The consortium due to be announced today in the USA is a ground breaking development in the race to eliminate cables in the home. Both Sony and Samsung are also supporting a competing technology.
According to the Washington Post the new consortium of Sony and Samsung Electronics, along with Motorola Sharp and Hitachi, will develop an industry standard around technology from Amimon Ltd. of Israel called WHDI, for Wireless Home Digital Interface.
"If you have a TV in the home, that TV will be able to access any source in the home, whether it's a set-top box in the living room, or the PlayStation in the bedroom, or a DVD player in another bedroom. That's the message of WHDI," said Noam Geri, co-founder of Amimon.
Amimon is already selling chips that fulfill part of that promise, but the creation of a broad industry group makes it more likely that consumers will be able to buy WHDI-enabled devices from different manufacturers and have them all work together.
Geri expects TVs with Amimon's chips to reach stores next year, costing about $100 more than equivalent, non-wireless TVs.

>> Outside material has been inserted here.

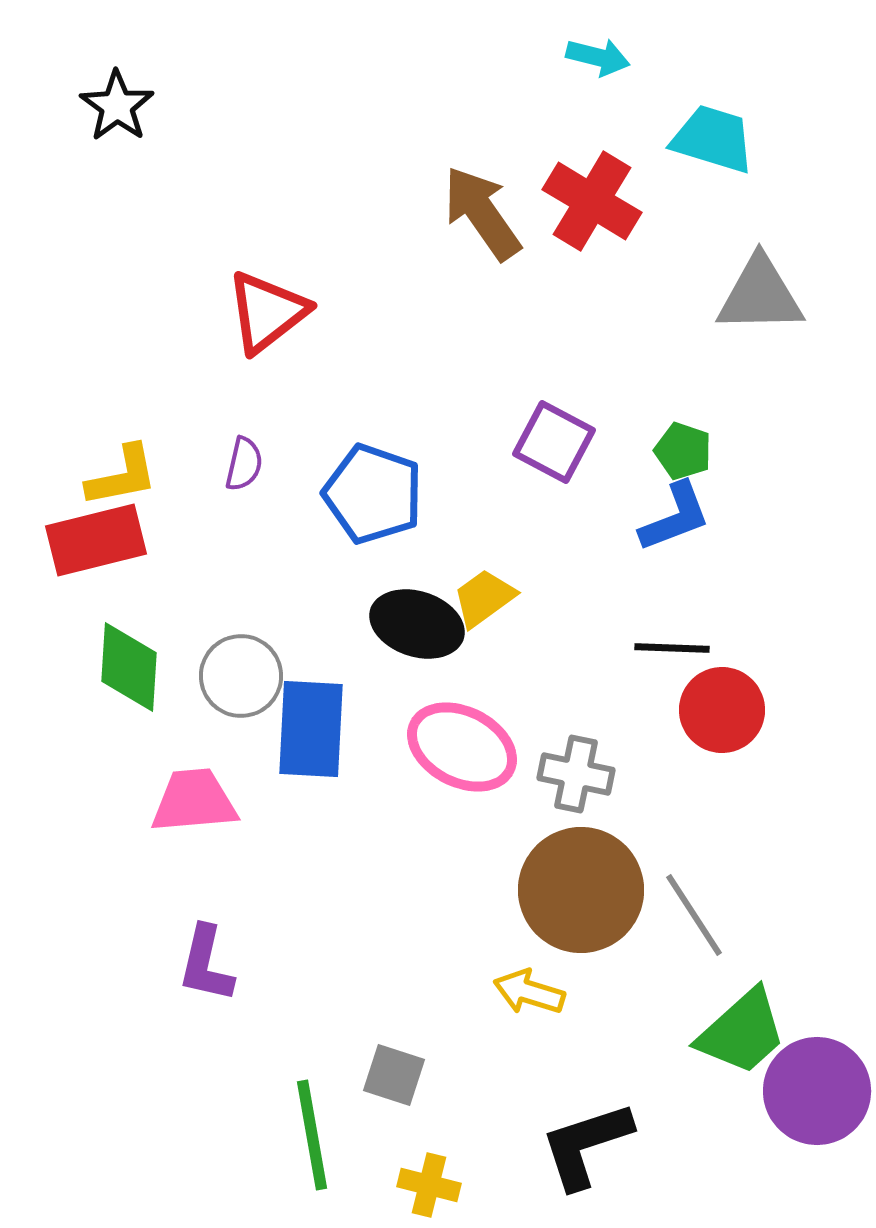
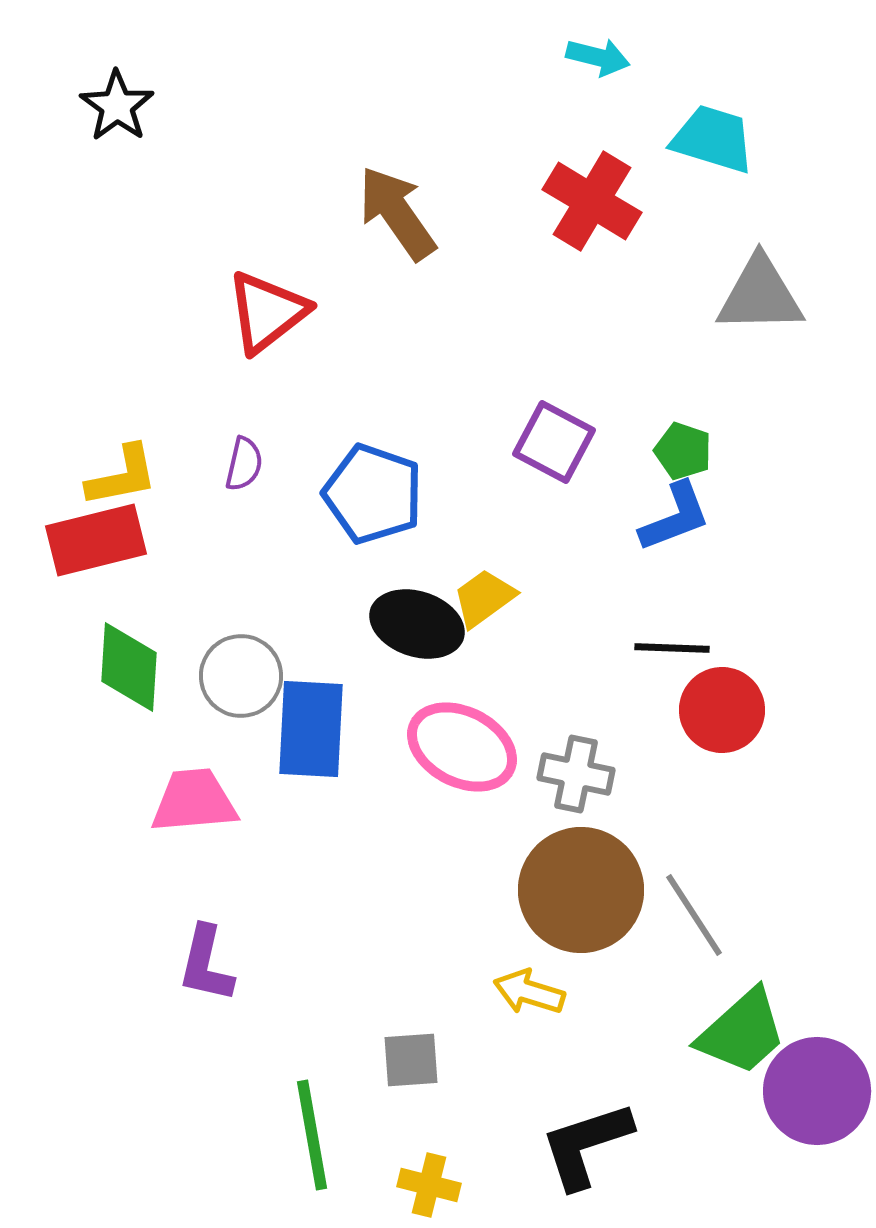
brown arrow: moved 85 px left
gray square: moved 17 px right, 15 px up; rotated 22 degrees counterclockwise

Wireless streaming of high-definition video is a relatively tricky engineering problem that many companies are trying to tackle. It can be done with the fastest versions of Wi-Fi, a technology already in many homes, but that requires "compression," or reduction of the data rate, with picture quality degrading as a result. There's also a delay in transmission as chips on both ends of the link work to compress, then decompress the image.